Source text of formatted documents
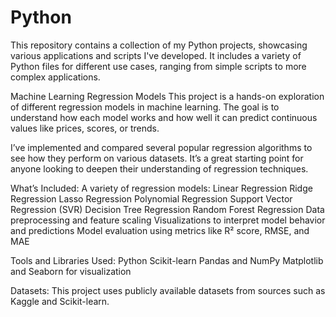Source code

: # Python
This repository contains a collection of my Python projects, showcasing various applications and scripts I've developed. It includes a variety of Python files for different use cases, ranging from simple scripts to more complex applications.

Machine Learning Regression Models
This project is a hands-on exploration of different regression models in machine learning. The goal is to understand how each model works and how well it can predict continuous values like prices, scores, or trends.

I’ve implemented and compared several popular regression algorithms to see how they perform on various datasets. It’s a great starting point for anyone looking to deepen their understanding of regression techniques.

What’s Included:
A variety of regression models:
Linear Regression
Ridge Regression
Lasso Regression
Polynomial Regression
Support Vector Regression (SVR)
Decision Tree Regression
Random Forest Regression
Data preprocessing and feature scaling
Visualizations to interpret model behavior and predictions
Model evaluation using metrics like R² score, RMSE, and MAE

Tools and Libraries Used:
Python
Scikit-learn
Pandas and NumPy
Matplotlib and Seaborn for visualization

Datasets:
This project uses publicly available datasets from sources such as Kaggle and Scikit-learn.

**Exercise brief:**
Repeat the listing above character for character, leaving out the pictures.

**Response below:**
Source code

: # Python
This repository contains a collection of my Python projects, showcasing various applications and scripts I've developed. It includes a variety of Python files for different use cases, ranging from simple scripts to more complex applications.

Machine Learning Regression Models
This project is a hands-on exploration of different regression models in machine learning. The goal is to understand how each model works and how well it can predict continuous values like prices, scores, or trends.

I’ve implemented and compared several popular regression algorithms to see how they perform on various datasets. It’s a great starting point for anyone looking to deepen their understanding of regression techniques.

What’s Included:
A variety of regression models:
Linear Regression
Ridge Regression
Lasso Regression
Polynomial Regression
Support Vector Regression (SVR)
Decision Tree Regression
Random Forest Regression
Data preprocessing and feature scaling
Visualizations to interpret model behavior and predictions
Model evaluation using metrics like R² score, RMSE, and MAE

Tools and Libraries Used:
Python
Scikit-learn
Pandas and NumPy
Matplotlib and Seaborn for visualization

Datasets:
This project uses publicly available datasets from sources such as Kaggle and Scikit-learn.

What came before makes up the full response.